Ontem, a Faculdade de Direito do Recife homenageou um de seus professores eméritos; com fixação de quadro, pintado pelo grande Roberto Ploeg (pronuncia-se Plur), na Sala dos Professores. Das suas muitas qualidades, tantos já falaram. Do papel relevante, para a Democracia, que desempenhou como presidente da OAB de Pernambuco, nos negros anos da Ditadura Militar. De seu gosto por ser professor, na cadeira de Direito Comercial, especializado em Falências e Recuperação Judicial. De sua especial qualidade no conviver. Tudo muito justo e merecido. Mas prefiro, aqui, citar um traço, nele, que muito apreciava – o compromisso com a ética.
Não a “ética das responsabilidades”, de Max Weber, aquela dos homens públicos; equivalente, numa linguagem sindical (se é que isso existe), a uma ética de resultados. Não uma ética onde os fins (o sucesso) justifiquem os meios (as condutas). Não uma ética de aparências, que corresponderia à constatação do amigo Eduardo Galeano – para quem únicos meios que justificam seus fins são “os meios de comunicação”.

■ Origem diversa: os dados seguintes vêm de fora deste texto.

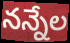
నన్నేలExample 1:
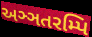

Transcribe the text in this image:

અઞ્ઞતરમ્પિ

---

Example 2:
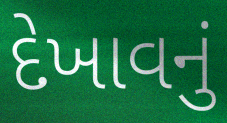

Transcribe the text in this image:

દેખાવનું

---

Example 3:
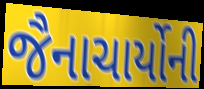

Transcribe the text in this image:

જૈનાચાર્યોની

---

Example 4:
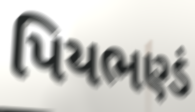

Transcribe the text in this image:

પિયભણ્ડં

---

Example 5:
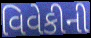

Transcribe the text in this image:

વિવેકીની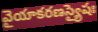
వైయాకరణస్యైషః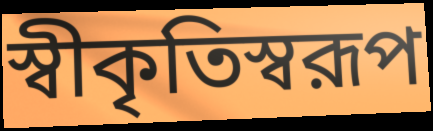
স্বীকৃতিস্বরূপ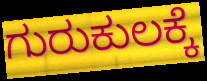
ಗುರುಕುಲಕ್ಕೆ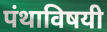
पंथाविषयी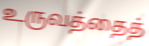
உருவத்தைத்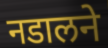
नडालने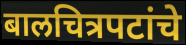
बालचित्रपटांचेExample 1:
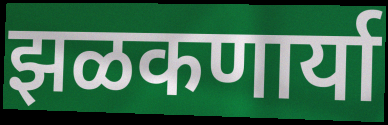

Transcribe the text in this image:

झळकणार्या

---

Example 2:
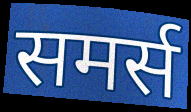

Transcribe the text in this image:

समर्स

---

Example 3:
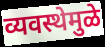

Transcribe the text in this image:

व्यवस्थेमुळे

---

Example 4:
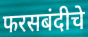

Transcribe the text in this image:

फरसबंदीचे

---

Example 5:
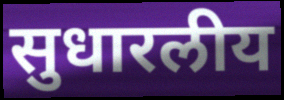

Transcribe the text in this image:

सुधारलीय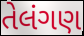
તેલંગણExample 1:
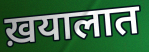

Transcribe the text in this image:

ख़यालात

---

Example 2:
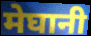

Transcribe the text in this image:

मेघानी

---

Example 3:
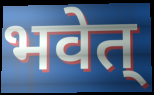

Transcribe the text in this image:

भवेत्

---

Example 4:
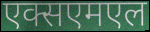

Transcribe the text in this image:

एक्सएमएल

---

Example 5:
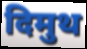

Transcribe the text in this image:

दिमुथ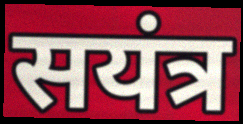
सयंत्र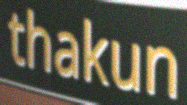
thakunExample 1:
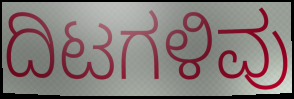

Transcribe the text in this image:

ದಿಟಗಳಿವು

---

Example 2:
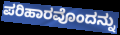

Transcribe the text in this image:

ಪರಿಹಾರವೊಂದನ್ನು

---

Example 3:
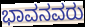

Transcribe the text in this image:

ಭಾವನವರು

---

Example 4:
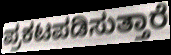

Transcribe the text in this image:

ಪ್ರಕಟಪಡಿಸುತ್ತಾರೆ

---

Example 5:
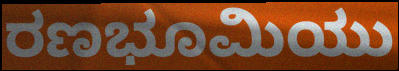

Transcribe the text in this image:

ರಣಭೂಮಿಯು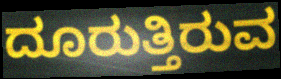
ದೂರುತ್ತಿರುವ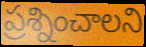
ప్రశ్నించాలనిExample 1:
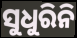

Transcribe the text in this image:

ସୁଧୁରିନି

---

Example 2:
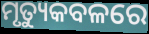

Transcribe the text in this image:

ମୃତ୍ୟୁକବଳରେ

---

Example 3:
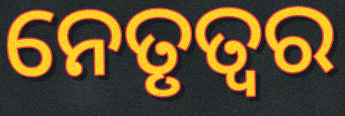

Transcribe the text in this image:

ନେତୃତ୍ବର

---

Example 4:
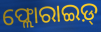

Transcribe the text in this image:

ଫ୍ଲୋରାଇଡ଼୍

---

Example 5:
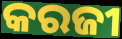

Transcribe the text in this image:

କରଜୀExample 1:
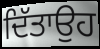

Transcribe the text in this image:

ਦਿੱਤਾਉਹ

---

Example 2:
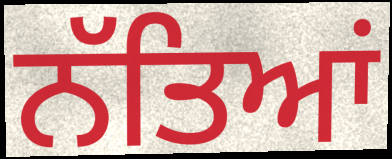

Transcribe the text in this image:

ਨੱਤਿਆਂ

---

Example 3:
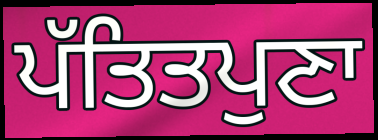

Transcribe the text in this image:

ਪੱਤਿਤਪੁਣਾ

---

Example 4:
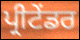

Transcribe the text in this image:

ਪ੍ਰੀਟੇਂਡਰ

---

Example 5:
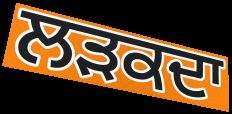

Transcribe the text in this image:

ਲੜਕਦਾ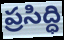
ప్రసిద్ధి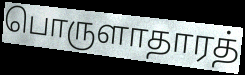
பொருளாதாரத்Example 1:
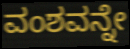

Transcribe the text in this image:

ವಂಶವನ್ನೇ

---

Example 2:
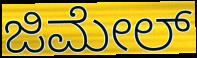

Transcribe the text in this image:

ಜಿಮೇಲ್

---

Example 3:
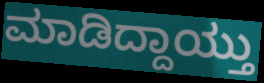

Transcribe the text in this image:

ಮಾಡಿದ್ದಾಯ್ತು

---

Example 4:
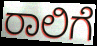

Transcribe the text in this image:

ರಾಲಿಗೆ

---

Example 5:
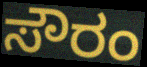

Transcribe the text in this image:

ಸೌರಂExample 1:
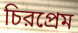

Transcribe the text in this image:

চিরপ্রেম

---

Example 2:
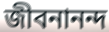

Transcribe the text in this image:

জীবনানন্দ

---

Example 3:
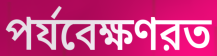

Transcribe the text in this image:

পর্যবেক্ষণরত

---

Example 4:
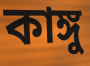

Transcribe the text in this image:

কাঙ্গু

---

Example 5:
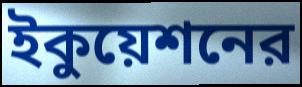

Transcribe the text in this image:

ইকুয়েশনের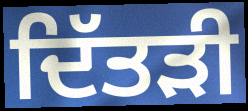
ਦਿੱਤੜੀ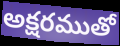
అక్షరముతోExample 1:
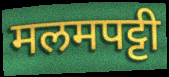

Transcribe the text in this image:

मलमपट्टी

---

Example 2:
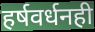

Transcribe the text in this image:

हर्षवर्धनही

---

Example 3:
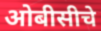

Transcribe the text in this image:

ओबीसीचे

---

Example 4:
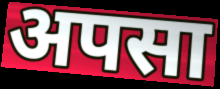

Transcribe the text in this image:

अपसा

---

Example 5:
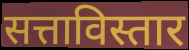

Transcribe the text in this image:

सत्ताविस्तारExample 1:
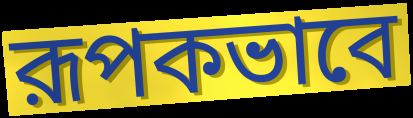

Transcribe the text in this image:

রূপকভাবে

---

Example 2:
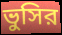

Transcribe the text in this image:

ভুসির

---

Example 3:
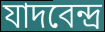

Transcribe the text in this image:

যাদবেন্দ্র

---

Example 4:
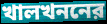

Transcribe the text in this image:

খালখননের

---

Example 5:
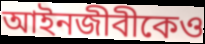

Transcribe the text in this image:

আইনজীবীকেও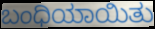
ಬಂಧಿಯಾಯಿತುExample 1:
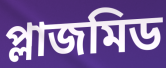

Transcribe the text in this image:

প্লাজমিড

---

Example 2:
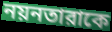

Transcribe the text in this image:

নয়নতারাকে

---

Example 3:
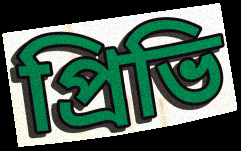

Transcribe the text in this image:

প্রিভি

Retraduzindo o conceito, para dar-lhe atualidade, essa ética seria aquela em que ser correto se justificaria por não poder deixar de ser assim. Uma ética que remonte aos seus primórdios. No começo dos tempos, sabemos todos, a vida social era dominada pelas crenças. Sem distinção objetiva entre religião, moral e direito. Até que, entre VII e II AC, veio o que Jaspers definiu como “período axial”. Surgem os primeiros grandes filósofos: Pitágoras, na Grécia; Zaratustra, na Pérsia; Buda, na Índia; Lao-Tsé e Confúcio, na China.
Com esse “período axial”, veio também o questionamento dos mitos religiosos. E a compreensão de que nenhum poder político está acima do povo. Era uma ética, em consequência, fundada no bem comum. Por isso, a observação é de Toynbee, não foi casual terem sido contemporâneos o nascimento, na Grécia, da tragédia, da filosofia e da democracia. Essa ética em que todos devem acreditar, portanto, é aquela que retoma seu verdadeiro significado histórico. E que, valendo no passado, possa valer também no futuro.
Ocorre ser o homenageado, também, advogado. O que nos remete ao passado. Num Discurso de Paraninfo que fez em 11 de dezembro do negro ano de 1964, louvando Democracia e Liberdade, disse José Paulo Cavalcanti (meu pai): “Os que forem advogados verão a justiça com suas incertezas, suas alegrias, suas desilusões, seu desespero com a inevitável lentidão do processo. Mas do advogado sobretudo importa dizer que ninguém vê tão de perto o homem, no seu trágico barro, rareado de estrelas”.
Há duas maneiras de entender esta frase. Uma primeira, universal e mais abrangente, referindo que a maioria dos homens é barro trágico e apenas uns poucos são estrelas pela vida. Outra, particular e mais íntima, segundo a qual cada um de nós é quase o tempo todo barro, com raros momentos de estrela. E o amigo ainda hoje chorado, por sua trajetória, estaria em ambas as versões. Por ter muitos momentos de estrela, em sua trajetória; e por se sobressair do barro trágico que contamina o indeterminado cidadão comum. Como o “caminhante que faz seus caminhos ao andar”, usando palavras de Antonio Machado, ele era uma reluzente “estrela no mar”.
Por tudo, então, saibam todos e cada um que reverencio essa figura importante, para o Brasil, o professor Octávio de Oliveira Lobo – como herói, símbolo e exemplo de um futuro feito com ética cidadã e fé no Direito. Moldado no barro especial de que são feitas as estrelas. Razão porque ter sido amigo de alguém como ele é razão de orgulho, honra e privilégio. Viva Octávio Lobo!